Dr. Matan Sorek

Dr. Matan Sorek
Dr. Matan Sorek
Israeli Postdoctoral Scholar
2022-2023 Cohort
University of Pennsylvania
Department of Biology
  • Berger Lab
  • Shelley Berger Lab website

Matan Sorek tested a provocative hypothesis for his PhD in Brain Sciences at The Hebrew University: the deleterious effects of the neurodegenerative disorder Huntington’s disease (HD) can be explained by changes in gene expression variability between diseased and healthy cells, rather than as a result of complete disruption of biological processes.

Later, as a research associate, he became interested in Transposable Elements (TEs), a topic he returns to with his postdoc. Widespread in the genome of most animals, TEs are mobile DNA sequences involved in development as well as in aging and inflammation. These sequences can also serve as transcriptional enhancers to nearby genes, making them potential targets for the induction (activation) of the global transcriptional switches that allow genes to be expressed at the appropriate time. In his earlier study, Dr. Sorek analyzed expression of TEs in response to SARS-CoV2 infection. He found that while other viruses cause a significant induction of TEs, alerting the immune system response, SARS-CoV2 operates “under the radar” and causes much less TE induction.

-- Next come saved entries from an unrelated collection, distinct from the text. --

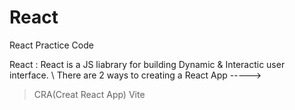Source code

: # React

React Practice Code

React : React is a JS liabrary for building Dynamic & Interactic user interface.
\\ There are 2 ways to creating a React App ----->

> CRA(Creat React App)
> Vite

Dr. Sorek continues his research as a postdoc at the University of Pennsylvania’s Epigenetics Institute, which studies how behavior and environment affect the way genes work. He studies the C. floridanus ant which, in addition to queen and males, has two worker castes: Major workers have larger body size and defend the colony, while Minor workers provide nursing and foraging. Both castes contain the same DNA, so scientists believe epigenetic regulation must underlie this specialization. Indeed, young ants from the Major caste can be reprogrammed to show Minor-like foraging by epigenetically manipulating gene expression in their brains. Dr. Sorek analyzes and manipulates TE expression levels in the ants to shed further light on TE’s role in these epigenetic differences.